(Collected data)
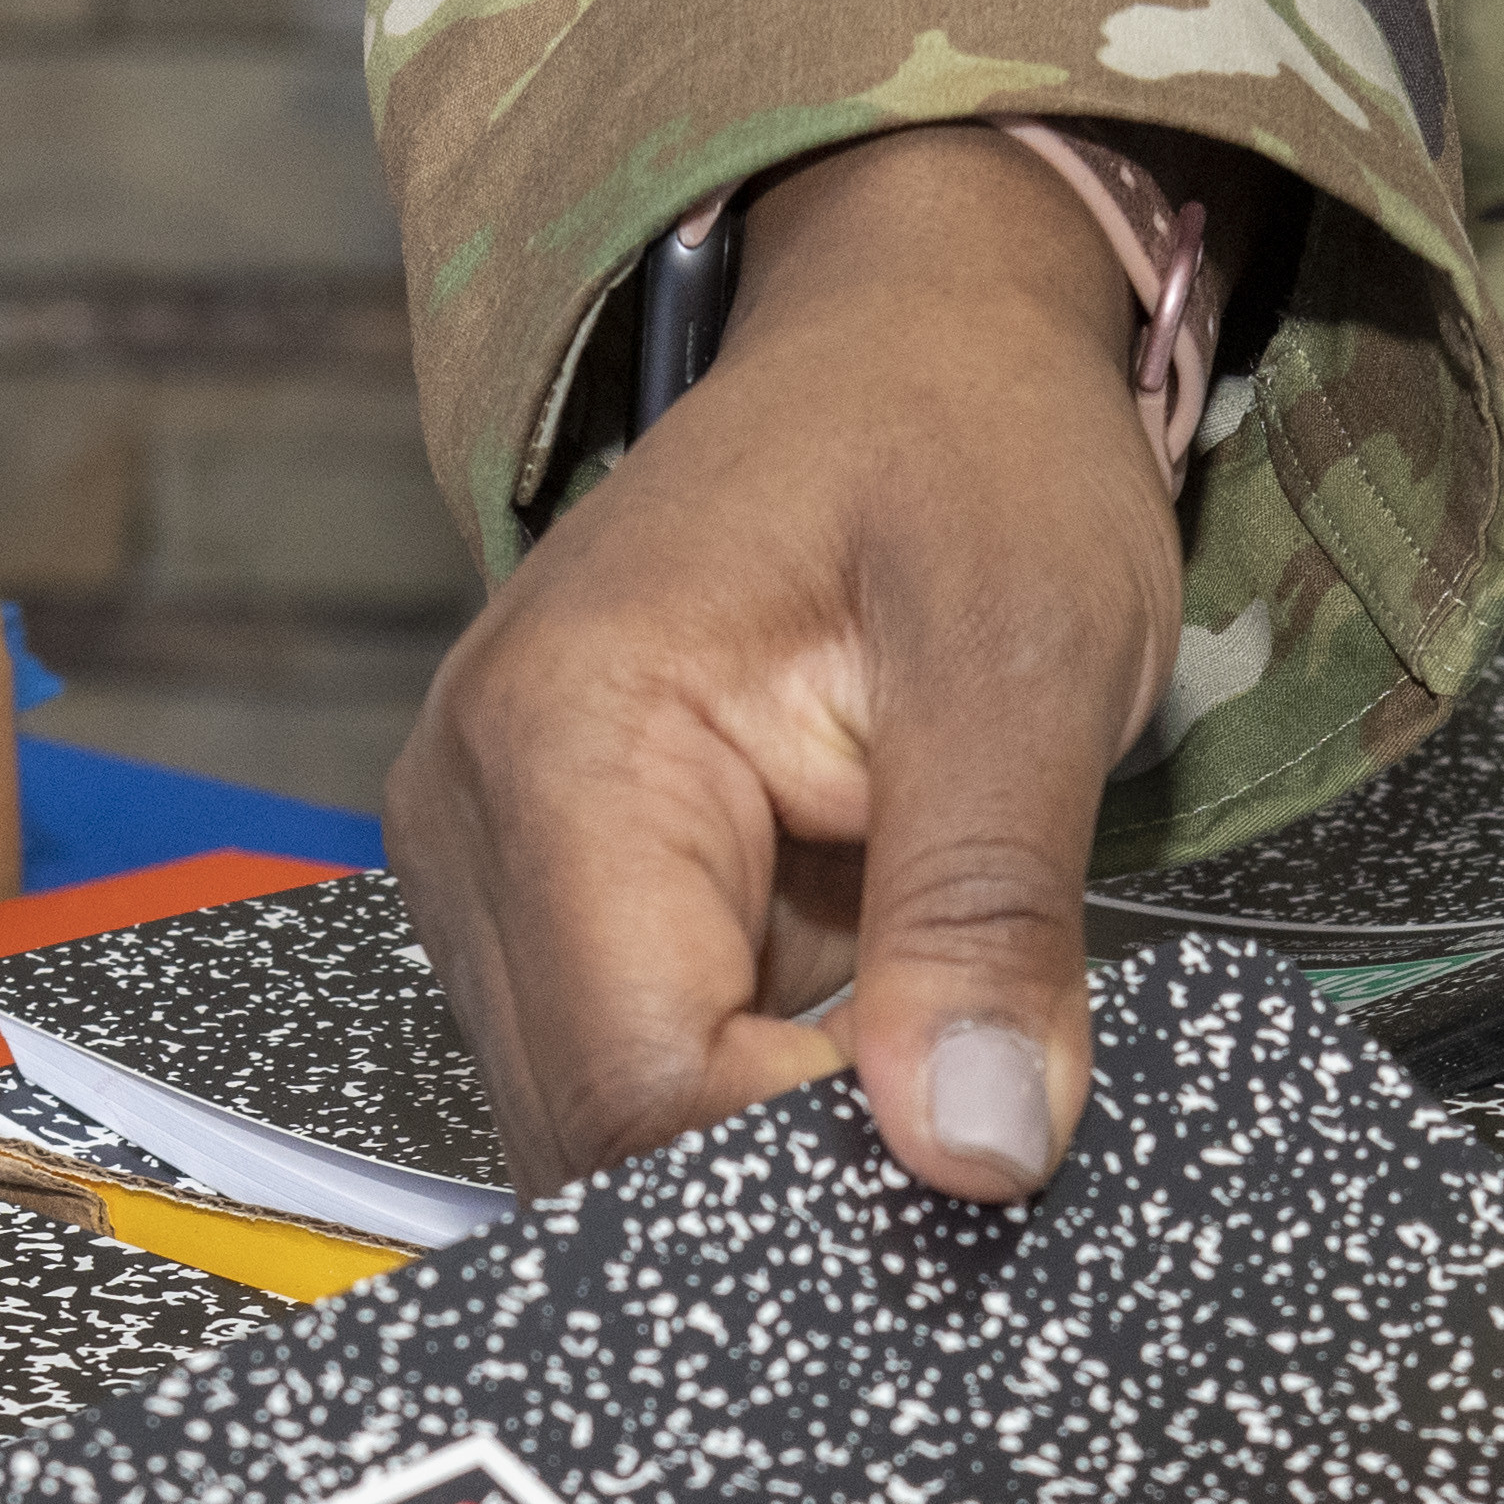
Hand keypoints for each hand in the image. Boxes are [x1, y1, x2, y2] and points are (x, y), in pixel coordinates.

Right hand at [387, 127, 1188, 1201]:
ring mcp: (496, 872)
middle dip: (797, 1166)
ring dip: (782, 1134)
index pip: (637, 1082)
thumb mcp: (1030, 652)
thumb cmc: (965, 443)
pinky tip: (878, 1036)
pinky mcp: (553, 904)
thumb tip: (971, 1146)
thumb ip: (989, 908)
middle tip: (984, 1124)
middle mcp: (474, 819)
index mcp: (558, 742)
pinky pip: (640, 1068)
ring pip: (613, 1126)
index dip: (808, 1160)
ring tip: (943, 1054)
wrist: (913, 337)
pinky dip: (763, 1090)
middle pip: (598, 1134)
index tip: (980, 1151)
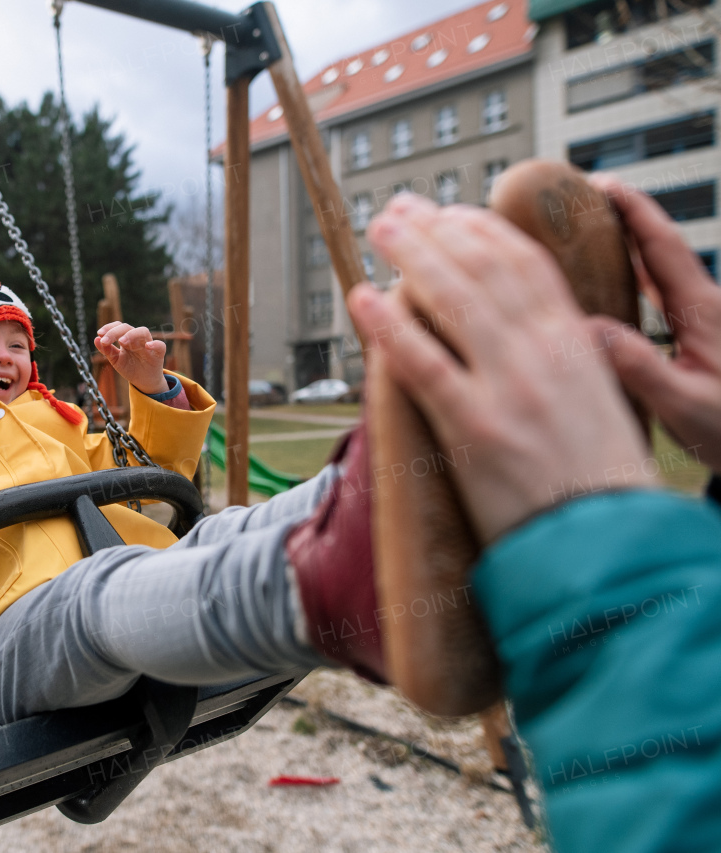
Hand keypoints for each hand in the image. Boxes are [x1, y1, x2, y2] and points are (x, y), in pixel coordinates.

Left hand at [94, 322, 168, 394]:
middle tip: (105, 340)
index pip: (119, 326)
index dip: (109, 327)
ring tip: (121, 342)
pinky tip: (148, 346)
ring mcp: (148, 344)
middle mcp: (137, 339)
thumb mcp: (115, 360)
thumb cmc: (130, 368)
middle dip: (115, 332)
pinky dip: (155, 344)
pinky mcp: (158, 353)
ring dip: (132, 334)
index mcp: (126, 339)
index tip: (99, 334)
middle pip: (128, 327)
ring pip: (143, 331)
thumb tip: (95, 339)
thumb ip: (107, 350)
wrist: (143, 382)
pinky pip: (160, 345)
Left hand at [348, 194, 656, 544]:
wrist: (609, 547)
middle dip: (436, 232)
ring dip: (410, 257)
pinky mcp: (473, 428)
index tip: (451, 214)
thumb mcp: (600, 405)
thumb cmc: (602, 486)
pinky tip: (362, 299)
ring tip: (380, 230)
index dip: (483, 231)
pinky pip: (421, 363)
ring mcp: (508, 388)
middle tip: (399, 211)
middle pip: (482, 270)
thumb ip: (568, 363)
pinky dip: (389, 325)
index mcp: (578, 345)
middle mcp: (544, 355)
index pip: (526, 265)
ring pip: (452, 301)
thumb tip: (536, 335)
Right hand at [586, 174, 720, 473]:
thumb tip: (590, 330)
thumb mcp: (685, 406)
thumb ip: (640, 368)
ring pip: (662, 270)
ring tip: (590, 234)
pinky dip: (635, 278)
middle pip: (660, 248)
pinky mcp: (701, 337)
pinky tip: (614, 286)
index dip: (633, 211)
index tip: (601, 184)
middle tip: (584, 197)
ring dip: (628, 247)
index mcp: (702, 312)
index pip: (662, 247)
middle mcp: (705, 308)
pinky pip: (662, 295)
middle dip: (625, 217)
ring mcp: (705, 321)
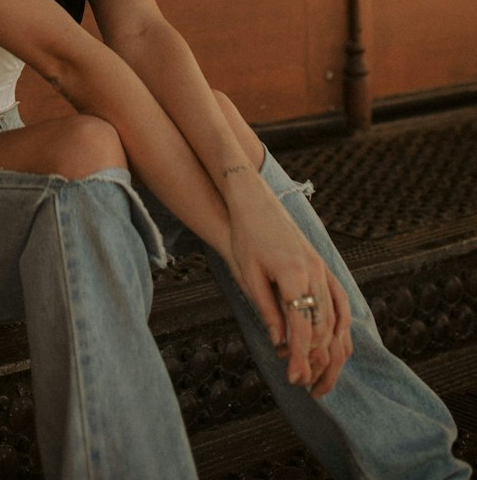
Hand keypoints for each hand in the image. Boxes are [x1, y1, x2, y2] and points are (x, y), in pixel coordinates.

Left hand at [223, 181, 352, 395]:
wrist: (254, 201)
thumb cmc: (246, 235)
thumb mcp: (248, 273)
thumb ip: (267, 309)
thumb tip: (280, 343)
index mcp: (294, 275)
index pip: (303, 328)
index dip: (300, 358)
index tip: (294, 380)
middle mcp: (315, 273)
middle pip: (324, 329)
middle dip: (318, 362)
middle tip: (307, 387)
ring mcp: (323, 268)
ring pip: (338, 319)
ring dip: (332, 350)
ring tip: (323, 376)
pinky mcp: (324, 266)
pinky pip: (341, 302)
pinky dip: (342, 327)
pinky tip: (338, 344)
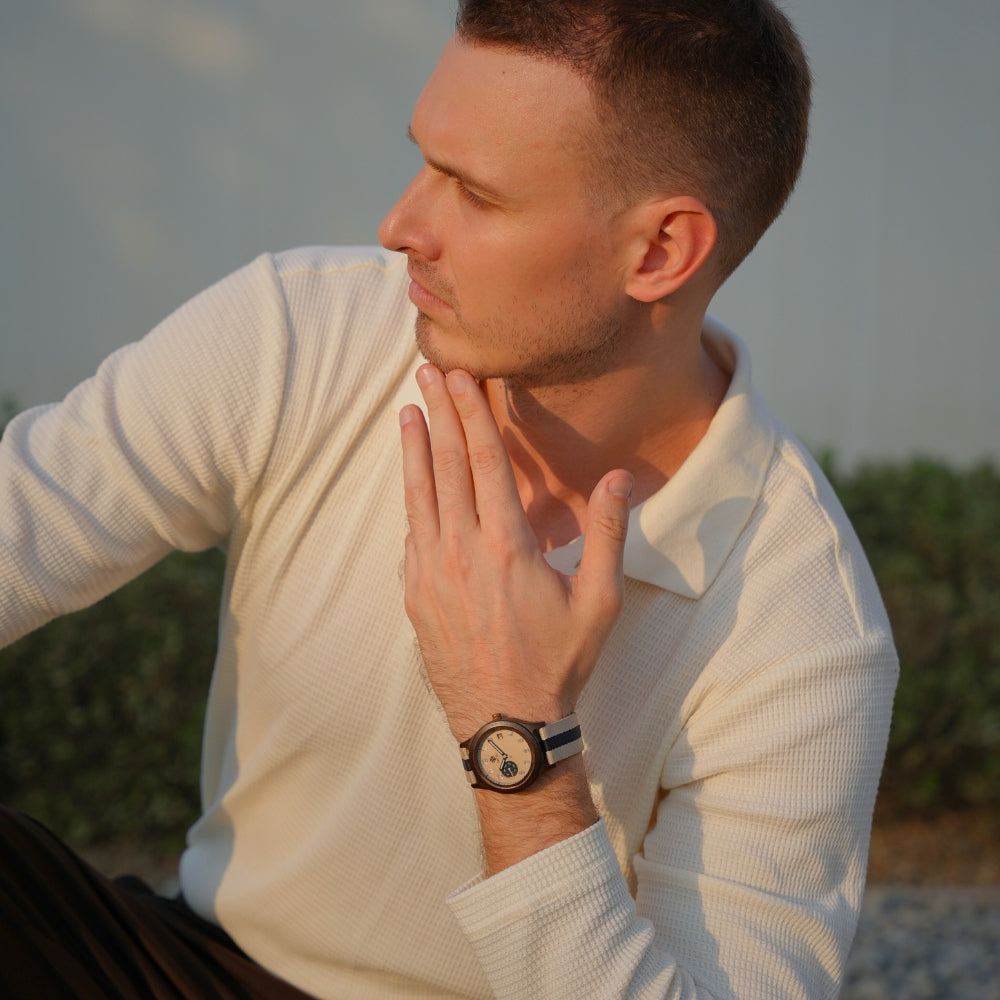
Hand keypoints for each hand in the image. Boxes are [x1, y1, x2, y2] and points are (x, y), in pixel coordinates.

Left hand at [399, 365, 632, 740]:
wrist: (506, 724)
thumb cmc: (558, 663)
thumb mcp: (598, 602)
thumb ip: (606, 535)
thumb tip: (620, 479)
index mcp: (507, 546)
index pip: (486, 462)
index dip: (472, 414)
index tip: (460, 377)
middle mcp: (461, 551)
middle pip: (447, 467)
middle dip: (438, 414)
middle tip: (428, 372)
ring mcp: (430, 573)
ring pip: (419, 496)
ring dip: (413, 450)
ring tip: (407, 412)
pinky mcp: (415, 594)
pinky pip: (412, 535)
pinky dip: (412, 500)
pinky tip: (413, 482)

What this task involves
Leave out the pictures and retype every line above exactly.

Your response
Hand keypoints for each hand in the image. Boxes are [x1, y1, x2, y2] and points are (x, y), in pixel coordinates.

Right hand at [387, 127, 1188, 1201]:
ring mcp: (496, 872)
middle dip: (797, 1166)
ring dip: (782, 1134)
index pip: (637, 1082)
thumb mcp: (1030, 652)
thumb cmc: (965, 443)
pinky tip: (878, 1036)
pinky mcp: (553, 904)
thumb tip: (971, 1146)
thumb ip: (989, 908)
middle tip: (984, 1124)
middle mcp: (474, 819)
index mcp: (558, 742)
pinky pip: (640, 1068)
ring pip: (613, 1126)
index dip: (808, 1160)
ring tip: (943, 1054)
wrist: (913, 337)
pinky dip: (763, 1090)
middle pip: (598, 1134)
index tip: (980, 1151)
Hand keypoints for each hand in the image. Boxes are [x1, y1, x2, y2] and points are (x, y), in pixel coordinates.

Left hand at [94, 322, 168, 394]:
middle tip: (105, 340)
index pip: (119, 326)
index dip: (109, 327)
ring tip: (121, 342)
pinky tip: (148, 346)
ring mcp: (148, 344)
middle mcp: (137, 339)
thumb mcp: (115, 360)
thumb cmc: (130, 368)
middle dip: (115, 332)
pinky dip: (155, 344)
pinky mcp: (158, 353)
ring dip: (132, 334)
index mcp: (126, 339)
index tip: (99, 334)
middle pip: (128, 327)
ring pip: (143, 331)
thumb tip: (95, 339)
thumb ip: (107, 350)
wrist: (143, 382)
pinky pip: (160, 345)
Left hand at [348, 194, 656, 544]:
wrist: (609, 547)
middle dip: (436, 232)
ring dip: (410, 257)
pinky mcp: (473, 428)
index tip: (451, 214)
thumb mcp: (600, 405)
thumb cmc: (602, 486)
pinky tip: (362, 299)
ring tip: (380, 230)
index dip: (483, 231)
pinky pip: (421, 363)
ring mcp: (508, 388)
middle tip: (399, 211)
middle pip: (482, 270)
thumb ip: (568, 363)
pinky dip: (389, 325)
index mcp: (578, 345)
middle mcp: (544, 355)
index pip: (526, 265)
ring pip: (452, 301)
thumb tip: (536, 335)
Right hand at [586, 174, 720, 473]:
thumb tip: (590, 330)
thumb mcp: (685, 406)
thumb ip: (640, 368)
ring pip: (662, 270)
ring tip: (590, 234)
pinky dip: (635, 278)
middle pip: (660, 248)
pinky mcp: (701, 337)
pinky tip: (614, 286)
index dip: (633, 211)
index tip: (601, 184)
middle tip: (584, 197)
ring dip: (628, 247)
index mcp: (702, 312)
index pip: (662, 247)
middle mcp: (705, 308)
pinky pip: (662, 295)
middle dip: (625, 217)
ring mcp: (705, 321)
Hand keypoints for each hand in the image. Boxes are [x1, y1, x2, y2] and points are (x, y), in pixel coordinates.

Left hand at [223, 181, 352, 395]:
wrist: (254, 201)
thumb cmc: (246, 235)
thumb mcp: (248, 273)
thumb ip: (267, 309)
thumb tip: (280, 343)
index mcp: (294, 275)
index pip: (303, 328)
index dip: (300, 358)
index tip: (294, 380)
middle mcp: (315, 273)
middle pip: (324, 329)
middle dip: (318, 362)
middle tip: (307, 387)
ring mcp: (323, 268)
ring pip: (338, 319)
ring dip: (332, 350)
ring tip: (323, 376)
pinky mcp: (324, 266)
pinky pip: (341, 302)
pinky dip: (342, 327)
pinky tip: (338, 344)
Hand keypoints for each hand in the image. Boxes are [x1, y1, x2, y2] and points are (x, y), in pixel coordinates.

Left hand at [399, 365, 632, 740]:
wrist: (506, 724)
thumb cmc: (558, 663)
thumb mcp: (598, 602)
thumb ip: (606, 535)
thumb tip: (620, 479)
index mcp: (507, 546)
index pip: (486, 462)
index dip: (472, 414)
index tip: (460, 377)
middle mcp: (461, 551)
middle pip: (447, 467)
middle dip: (438, 414)
middle tip: (428, 372)
ring mcp: (430, 573)
ring pip: (419, 496)
ring dip: (413, 450)
ring tip: (407, 412)
pinky mcp: (415, 594)
pinky pip: (412, 535)
pinky dip: (412, 500)
pinky tip: (413, 482)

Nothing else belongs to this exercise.